AdelineMoglie di Emilien, affetta dalla malattia di Charcot
Suo marito aggiunge: “stavamo cominciando ad avere una vita quasi normale”. Il trentenne riesce addirittura a comunicare con la figlia, utilizzando un tablet a controllo visivo. I sensori a infrarossi gli permettono di selezionare le lettere su una tastiera e formare una parola, poi una frase, come mandare un messaggio ma con gli occhi.

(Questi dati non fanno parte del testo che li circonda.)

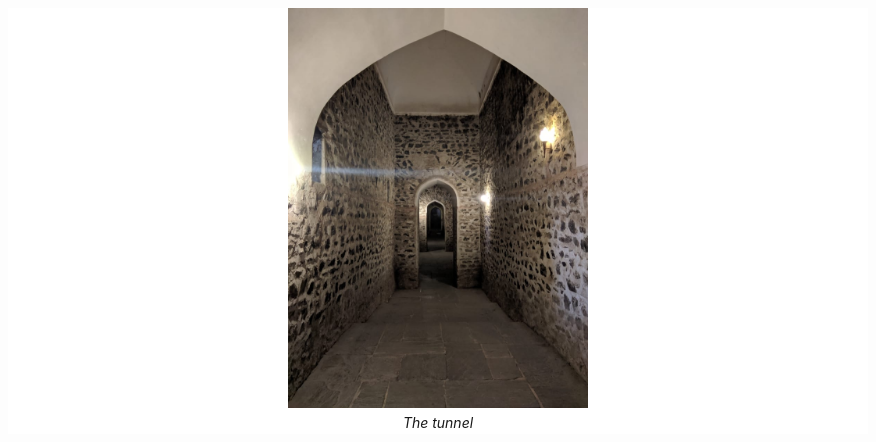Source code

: <center><img src="/img/post6/tunnel.jpeg" alt=" " title=" " height = "400 px" width = "300 px" ></center>
<center><em> The tunnel</em></center>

“In quasi due anni non abbiamo avuto quasi nessun nuovo problema”sostiene la moglie che non capisce la decisione dell’HAS. “Con i risultati non capiamo”sostiene Emilien, determinata a combattere questa lotta per tutte le persone colpite da questa malattia.
La coppia, accompagnata dall’ARSLA, ha aperto una petizione online che ha già raccolto più di 50.000 firme per spingere l’HAS a rivedere la sua decisione. Si è potuto constatare una prima vittoria con il rinvio della squalifica definitiva dal 4 al 20 novembre. Abbastanza per dare a Emilien il tempo di farsi una nuova iniezione. Ma la lotta continua.
“Abbiamo scritto a Emmanuel Macron, a diversi gruppi parlamentari, ai giornali… l’idea è di renderci visibili e dimostrare che la cura funziona perché Emilien ne è la prova.
AdelineMoglie di Emilien Hurié, affetto dalla malattia di Charcot
“Altrimenti significherebbe che il laboratorio, i medici, i ricercatori investono inutilmente”aggiunge la giovane, infastidita dal fatto che esista una cura operativa ma che suo marito e tutte le persone affette dalla malattia ne siano private.
“Sono disponibile a incontrare le autorità e mostrare loro i risultati”conclude Emilien. Con il sostegno della famiglia, degli amici e dei membri dell’ARSLA, la coppia spera di vincere la causa.